───── Records provided
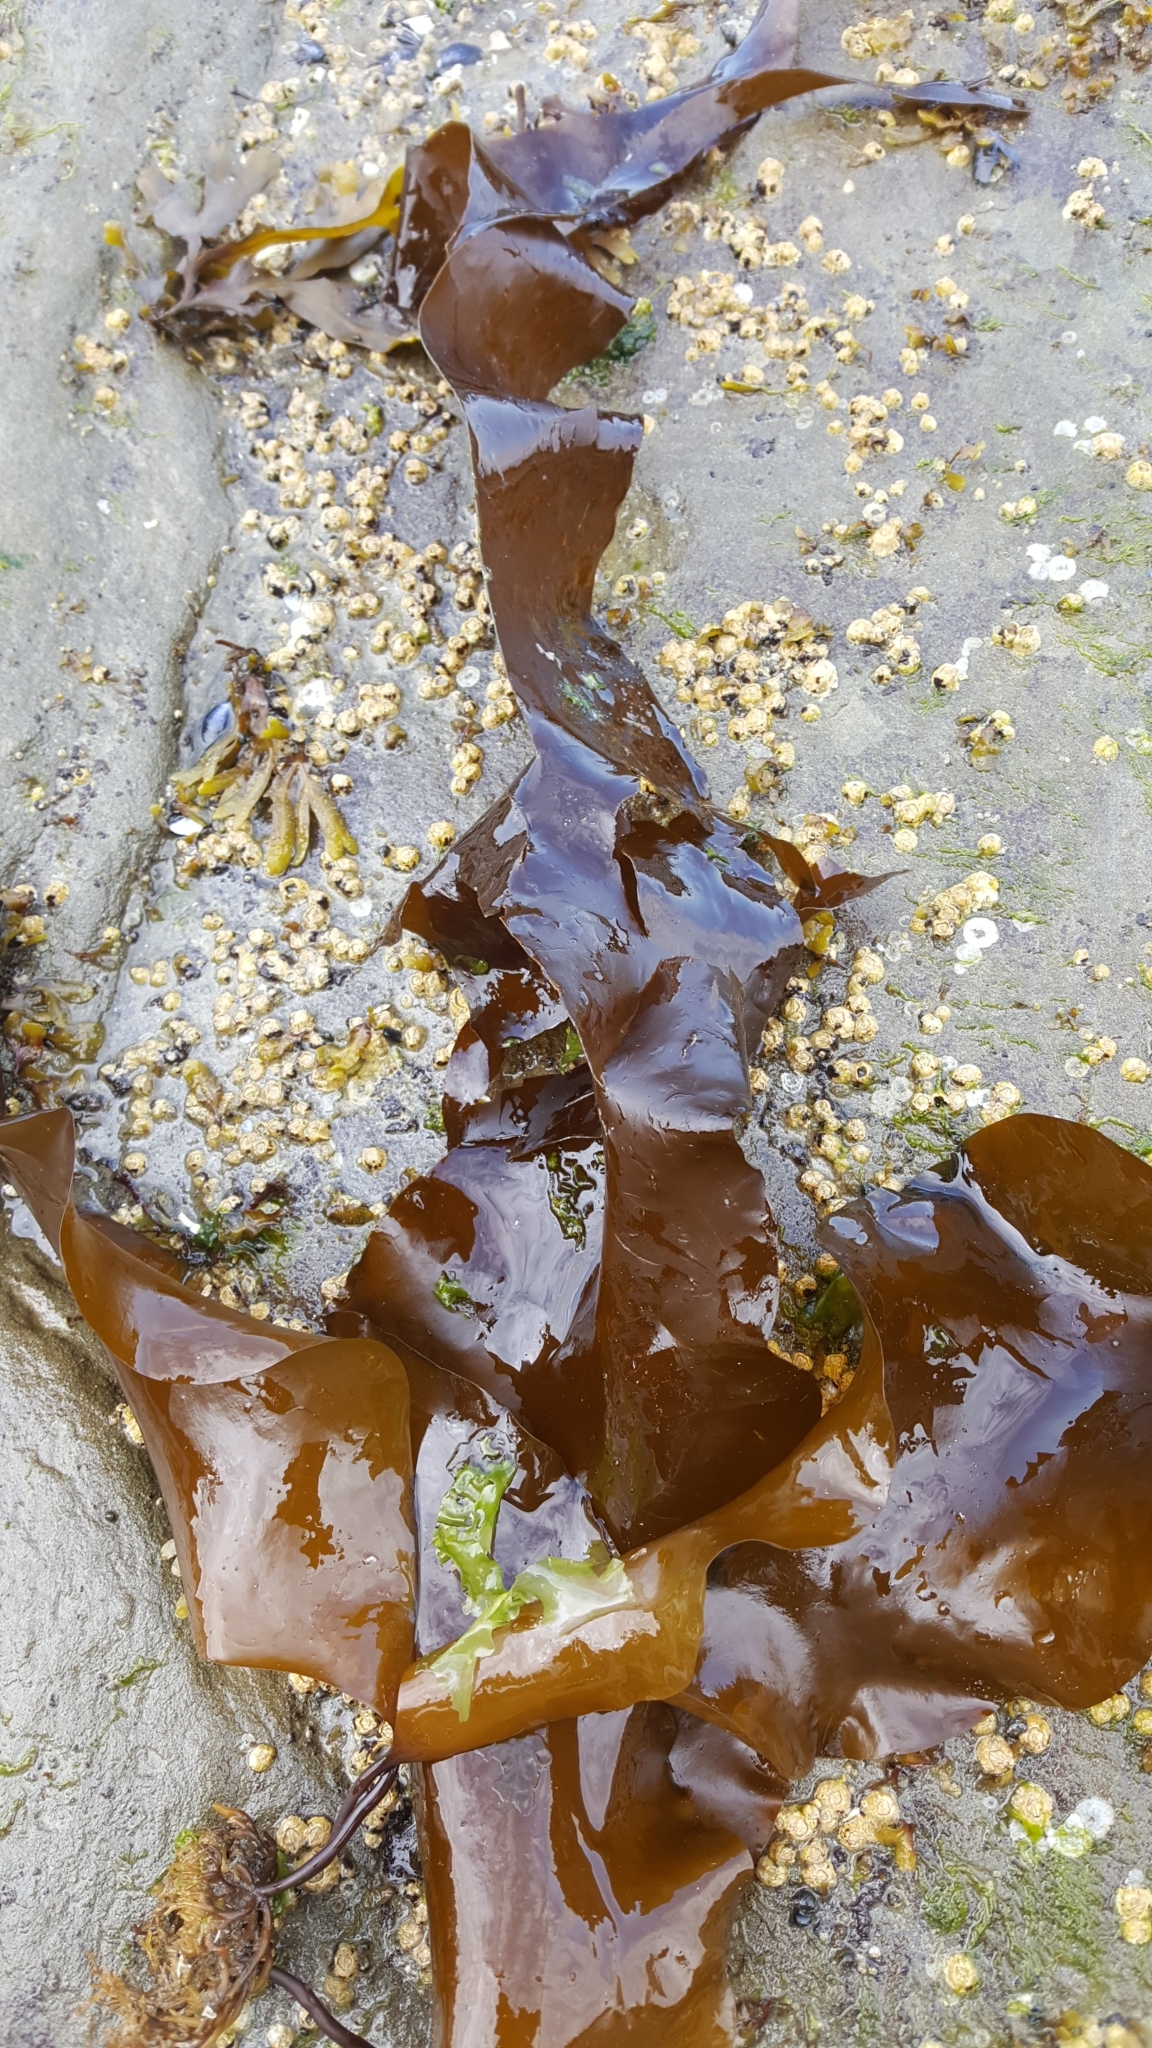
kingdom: Chromista
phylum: Ochrophyta
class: Phaeophyceae
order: Laminariales
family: Laminariaceae
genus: Saccharina
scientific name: Saccharina latissima
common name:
──────────
== Stated goal ==
Render these lines as a Markdown table with the columns Row and Line, giving each line its own numbered row, skipping blank lines and leaving the pictures out.

== Finished answer ==
| Row | Line |
|---|---|
| 1 | kingdom: Chromista |
| 2 | phylum: Ochrophyta |
| 3 | class: Phaeophyceae |
| 4 | order: Laminariales |
| 5 | family: Laminariaceae |
| 6 | genus: Saccharina |
| 7 | scientific name: Saccharina latissima |
| 8 | common name: |